POST /api/admin/policy-chains/{chain_id}/packs
{
"pack_id": "pci-dss-v4",
"sequence": 100
}

Create a custom pack to group org-specific rules:

POST /api/admin/policy-packs
{
"name": "Internal Data Classification Policy",
"description": "Enforces Acme Corp data classification rules for AI interactions",
"pack_type": "custom"
}

Add rules to the pack via POST /api/admin/policy-packs/{pack_id}/rules.

Packs within a chain are evaluated in ascending sequence order. Convention:

Sequence rangePurpose
1–99High-priority user exemptions or overrides
100–299Compliance bundles (PCI-DSS, HIPAA, etc.)
300–499Custom org rules
500–699Model governance rules (model_risk_tier, model_id)
700–899Content policy rules
900–999Default catch-all rules

This ordering ensures compliance bundles fire before custom rules, which fire before model governance rules.
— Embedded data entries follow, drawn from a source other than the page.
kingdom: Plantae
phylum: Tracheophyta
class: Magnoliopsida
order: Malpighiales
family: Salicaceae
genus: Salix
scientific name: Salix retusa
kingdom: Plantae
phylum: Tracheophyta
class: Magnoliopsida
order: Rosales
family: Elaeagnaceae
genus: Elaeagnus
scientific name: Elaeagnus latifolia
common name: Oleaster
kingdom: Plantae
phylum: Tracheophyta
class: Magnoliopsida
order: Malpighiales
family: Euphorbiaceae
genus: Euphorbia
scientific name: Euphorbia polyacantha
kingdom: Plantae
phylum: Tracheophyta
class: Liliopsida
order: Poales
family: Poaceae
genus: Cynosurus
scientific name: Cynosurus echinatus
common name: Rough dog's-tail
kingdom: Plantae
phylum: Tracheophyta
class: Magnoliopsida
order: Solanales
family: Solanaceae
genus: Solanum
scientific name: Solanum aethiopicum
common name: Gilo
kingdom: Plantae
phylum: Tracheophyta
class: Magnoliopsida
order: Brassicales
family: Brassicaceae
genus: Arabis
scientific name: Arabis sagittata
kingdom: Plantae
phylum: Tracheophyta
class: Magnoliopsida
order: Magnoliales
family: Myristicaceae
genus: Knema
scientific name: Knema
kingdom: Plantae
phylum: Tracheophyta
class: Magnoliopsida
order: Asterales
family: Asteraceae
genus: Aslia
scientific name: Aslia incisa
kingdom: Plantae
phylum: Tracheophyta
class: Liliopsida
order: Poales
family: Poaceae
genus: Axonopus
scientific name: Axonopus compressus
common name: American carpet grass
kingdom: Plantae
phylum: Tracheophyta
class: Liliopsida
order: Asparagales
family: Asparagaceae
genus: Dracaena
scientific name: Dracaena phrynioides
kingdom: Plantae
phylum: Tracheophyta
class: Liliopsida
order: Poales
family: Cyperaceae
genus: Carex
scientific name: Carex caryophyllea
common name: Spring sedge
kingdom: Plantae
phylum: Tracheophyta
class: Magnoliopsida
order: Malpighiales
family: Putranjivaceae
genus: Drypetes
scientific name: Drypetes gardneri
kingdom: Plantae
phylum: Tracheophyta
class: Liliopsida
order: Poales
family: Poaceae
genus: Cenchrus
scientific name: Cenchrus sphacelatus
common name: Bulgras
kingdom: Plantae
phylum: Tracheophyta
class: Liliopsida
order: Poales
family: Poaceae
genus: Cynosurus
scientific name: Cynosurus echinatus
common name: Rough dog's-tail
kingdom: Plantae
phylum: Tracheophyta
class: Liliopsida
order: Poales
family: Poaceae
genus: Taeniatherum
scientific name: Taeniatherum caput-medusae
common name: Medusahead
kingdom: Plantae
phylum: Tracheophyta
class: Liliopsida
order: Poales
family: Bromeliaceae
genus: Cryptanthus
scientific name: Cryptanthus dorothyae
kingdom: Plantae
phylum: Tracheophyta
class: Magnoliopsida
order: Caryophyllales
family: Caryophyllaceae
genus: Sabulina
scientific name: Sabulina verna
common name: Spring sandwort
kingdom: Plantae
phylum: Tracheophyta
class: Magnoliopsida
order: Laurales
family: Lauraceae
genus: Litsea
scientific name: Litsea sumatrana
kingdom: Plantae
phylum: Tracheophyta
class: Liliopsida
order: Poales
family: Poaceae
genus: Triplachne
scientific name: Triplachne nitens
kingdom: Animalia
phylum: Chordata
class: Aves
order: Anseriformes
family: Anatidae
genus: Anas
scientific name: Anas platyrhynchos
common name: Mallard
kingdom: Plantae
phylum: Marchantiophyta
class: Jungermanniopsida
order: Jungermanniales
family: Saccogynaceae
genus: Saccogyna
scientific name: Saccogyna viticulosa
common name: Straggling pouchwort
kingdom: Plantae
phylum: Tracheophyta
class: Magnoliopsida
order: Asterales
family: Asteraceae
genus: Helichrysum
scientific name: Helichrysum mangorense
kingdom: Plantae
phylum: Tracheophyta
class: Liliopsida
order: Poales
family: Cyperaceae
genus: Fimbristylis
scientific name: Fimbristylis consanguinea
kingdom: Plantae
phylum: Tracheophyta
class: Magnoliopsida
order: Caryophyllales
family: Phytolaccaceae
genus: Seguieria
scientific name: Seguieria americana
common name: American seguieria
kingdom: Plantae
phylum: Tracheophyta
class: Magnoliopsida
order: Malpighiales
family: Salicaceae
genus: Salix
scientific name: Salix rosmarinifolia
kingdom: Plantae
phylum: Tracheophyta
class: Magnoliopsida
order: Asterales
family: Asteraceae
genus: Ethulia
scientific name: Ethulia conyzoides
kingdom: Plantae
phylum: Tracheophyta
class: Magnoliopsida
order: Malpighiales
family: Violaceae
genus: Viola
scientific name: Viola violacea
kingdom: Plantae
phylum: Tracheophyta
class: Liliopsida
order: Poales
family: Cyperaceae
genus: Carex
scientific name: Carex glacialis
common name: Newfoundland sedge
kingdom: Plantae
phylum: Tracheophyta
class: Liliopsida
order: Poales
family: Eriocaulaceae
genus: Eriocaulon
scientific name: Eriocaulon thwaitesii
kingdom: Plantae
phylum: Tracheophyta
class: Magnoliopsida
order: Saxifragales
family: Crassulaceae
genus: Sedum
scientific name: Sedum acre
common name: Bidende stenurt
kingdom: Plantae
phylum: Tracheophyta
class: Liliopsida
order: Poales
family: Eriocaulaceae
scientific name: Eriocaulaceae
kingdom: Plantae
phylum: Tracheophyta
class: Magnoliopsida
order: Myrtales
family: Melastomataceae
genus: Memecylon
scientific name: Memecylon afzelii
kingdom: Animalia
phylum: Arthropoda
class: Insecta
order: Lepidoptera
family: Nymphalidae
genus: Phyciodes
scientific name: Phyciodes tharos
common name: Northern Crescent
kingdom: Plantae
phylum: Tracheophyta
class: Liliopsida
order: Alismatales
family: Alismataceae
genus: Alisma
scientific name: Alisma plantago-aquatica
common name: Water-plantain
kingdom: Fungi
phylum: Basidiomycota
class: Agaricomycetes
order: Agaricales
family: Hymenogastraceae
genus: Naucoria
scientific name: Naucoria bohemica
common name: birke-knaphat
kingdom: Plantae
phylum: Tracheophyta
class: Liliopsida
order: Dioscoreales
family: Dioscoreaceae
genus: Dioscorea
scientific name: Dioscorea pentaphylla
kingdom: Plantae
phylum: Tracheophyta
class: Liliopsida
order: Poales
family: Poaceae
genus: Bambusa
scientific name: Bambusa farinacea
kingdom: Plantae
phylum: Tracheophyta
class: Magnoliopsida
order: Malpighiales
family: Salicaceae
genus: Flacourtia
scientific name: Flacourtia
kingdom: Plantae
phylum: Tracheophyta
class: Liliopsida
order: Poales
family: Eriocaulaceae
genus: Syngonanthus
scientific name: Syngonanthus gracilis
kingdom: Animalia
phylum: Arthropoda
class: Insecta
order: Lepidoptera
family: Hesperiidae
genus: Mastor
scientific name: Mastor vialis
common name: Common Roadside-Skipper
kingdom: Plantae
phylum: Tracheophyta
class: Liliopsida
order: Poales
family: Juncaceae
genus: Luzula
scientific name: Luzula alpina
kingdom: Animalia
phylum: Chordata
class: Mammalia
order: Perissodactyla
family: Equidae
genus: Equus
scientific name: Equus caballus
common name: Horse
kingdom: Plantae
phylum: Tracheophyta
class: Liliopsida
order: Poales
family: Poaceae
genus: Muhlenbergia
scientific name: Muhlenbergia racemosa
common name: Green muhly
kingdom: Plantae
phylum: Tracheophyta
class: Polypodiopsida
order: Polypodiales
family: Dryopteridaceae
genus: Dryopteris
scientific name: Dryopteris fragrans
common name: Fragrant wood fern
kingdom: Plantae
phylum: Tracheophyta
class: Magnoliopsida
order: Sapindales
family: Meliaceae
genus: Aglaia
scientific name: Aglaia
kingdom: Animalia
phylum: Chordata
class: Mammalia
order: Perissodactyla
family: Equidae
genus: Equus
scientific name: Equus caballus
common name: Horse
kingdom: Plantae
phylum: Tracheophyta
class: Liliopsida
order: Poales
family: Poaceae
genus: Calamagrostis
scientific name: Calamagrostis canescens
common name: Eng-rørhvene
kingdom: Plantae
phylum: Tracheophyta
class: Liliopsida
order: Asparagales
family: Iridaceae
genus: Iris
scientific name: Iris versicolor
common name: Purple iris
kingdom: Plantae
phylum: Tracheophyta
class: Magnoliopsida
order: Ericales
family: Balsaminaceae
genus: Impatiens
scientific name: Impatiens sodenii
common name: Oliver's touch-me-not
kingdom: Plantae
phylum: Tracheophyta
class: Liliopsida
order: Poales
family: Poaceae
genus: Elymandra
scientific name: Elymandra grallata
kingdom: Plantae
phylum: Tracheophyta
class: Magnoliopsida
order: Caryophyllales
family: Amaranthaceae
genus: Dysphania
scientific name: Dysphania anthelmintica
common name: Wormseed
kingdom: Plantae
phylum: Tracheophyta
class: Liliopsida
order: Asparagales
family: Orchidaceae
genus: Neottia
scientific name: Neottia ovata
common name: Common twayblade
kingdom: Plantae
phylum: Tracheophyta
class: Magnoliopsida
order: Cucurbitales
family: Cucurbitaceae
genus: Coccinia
Adjust to suit your org’s risk posture.


All conditions and actions support a direction field that specifies when the rule is evaluated:

DirectionEvaluated when
inputBefore the prompt is sent to the model
outputBefore the model response is returned to the user
bothOn both prompt and response

Most blocking rules target input to prevent sensitive content from reaching the model. Redaction and DLP detection rules often target both.